“No person is above the law in this country.”
When Mitch McConnell blocked Merrick Garland as a candidate for the Supreme Court in 2016, who could have imagined, ever, that this calling lay ahead.
If you’ll remember, President Obama nominated Merrick Garland, summa cum laude from Harvard College and magna cum laude from Harvard Law, to serve as a justice of the Supreme Court in March 2016 to fill the vacancy created by the death of Antonin Scalia. However, the Republican senate led by majority leader Mitch McConnell refused to hold a hearing or vote on his nomination. The unprecedented refusal was highly controversial. Garland’s nomination lasted 293 days, the longest to date by far, expiring on January 3, 2017, at the end of the 114th Congress.

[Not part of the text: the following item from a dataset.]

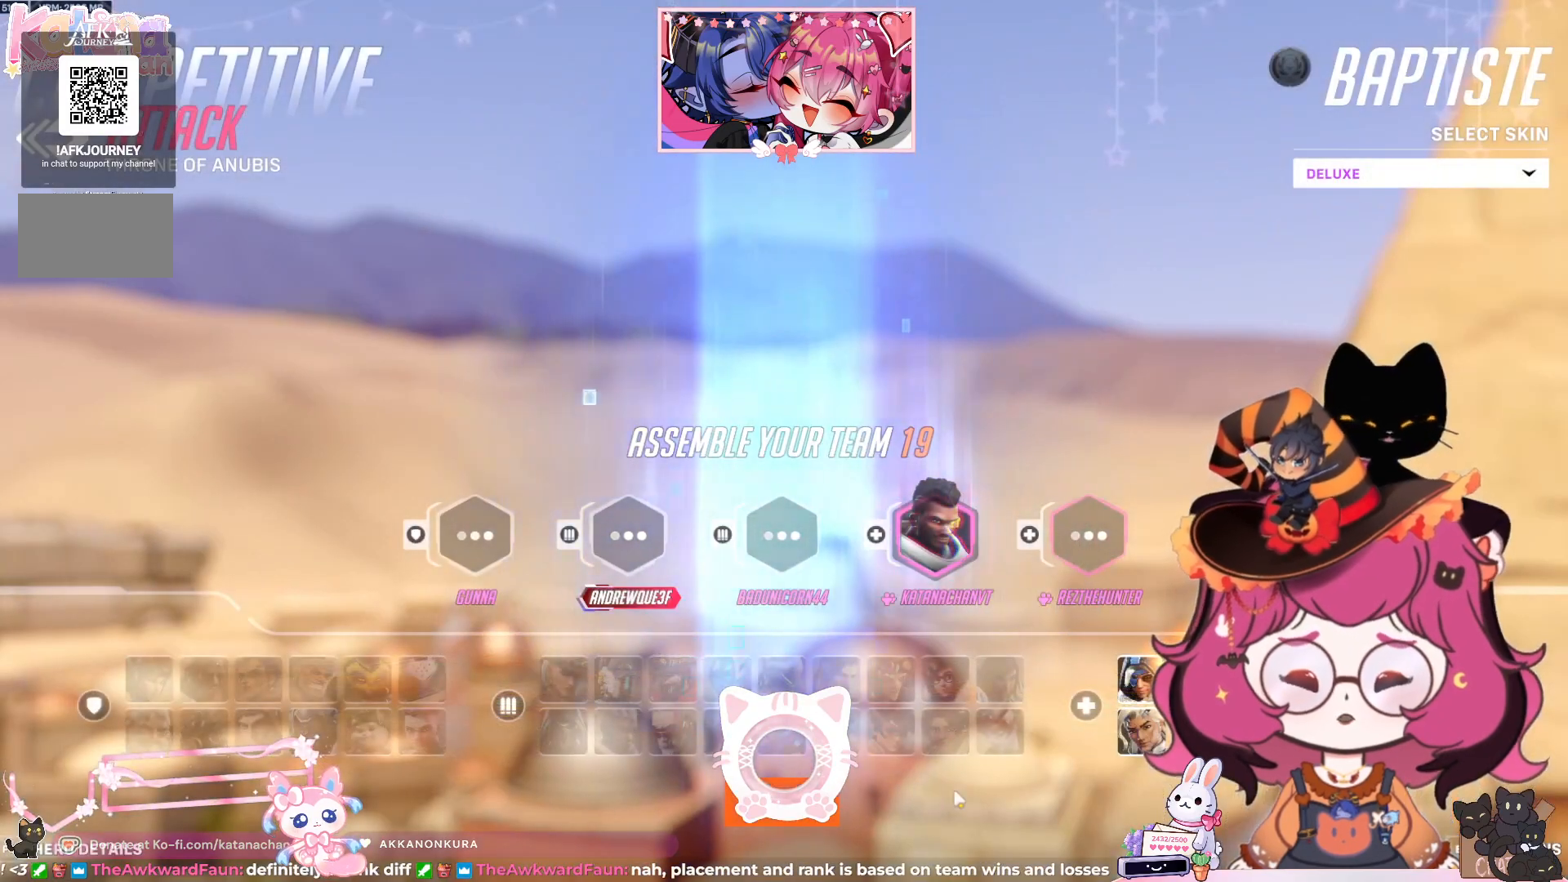
{"keys": [], "mouse": [], "events": []}
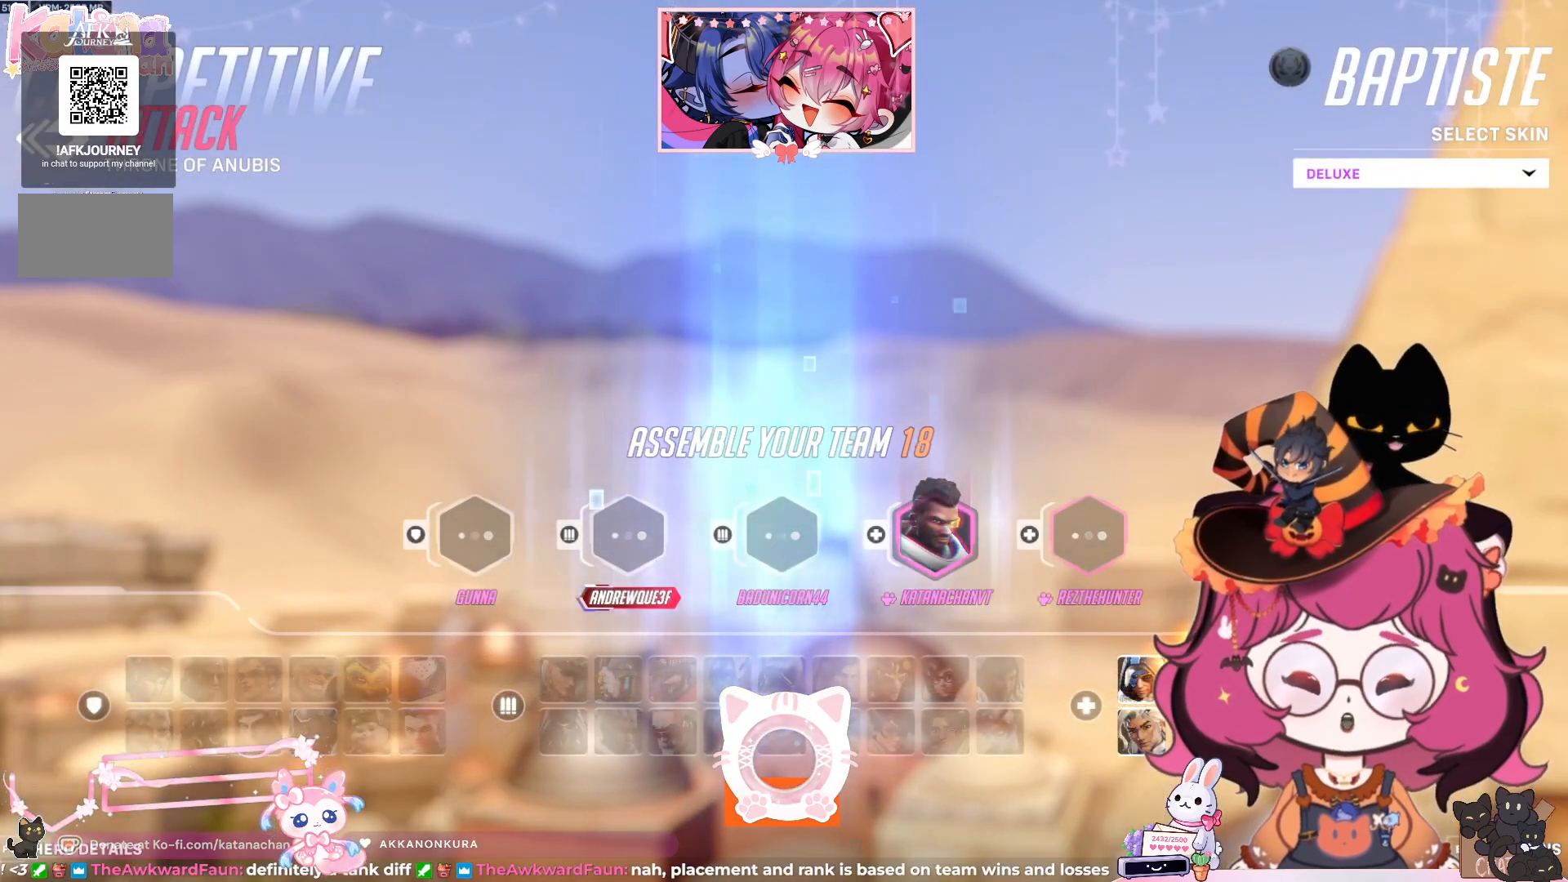
{"keys": [], "mouse": [], "events": []}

President Biden nominated Garland as attorney general in January 2021. He was confirmed by the Senate and took office in March.
Ahhh, the irony:
The most significant effort to strengthen penalties for misconduct came from a Republican Congress and was signed into law by Trump himself: The FISA reauthorization act of 2017, which made mishandling classified information a felony punishable by up to five years in prison. The law seemed to be aimed at former secretary of state Hillary Clinton, whose use of a private email server was a central part of Republican attacks that helped to elect Trump in 2016. Now, along with the Presidential Records Act, it may be one of the most useful tools the government has to hold the former president accountable.
I remember the anger and helplessness this evoked, but maybe this was Judge Garland’s destiny. It’s not funny but . . . the last laugh?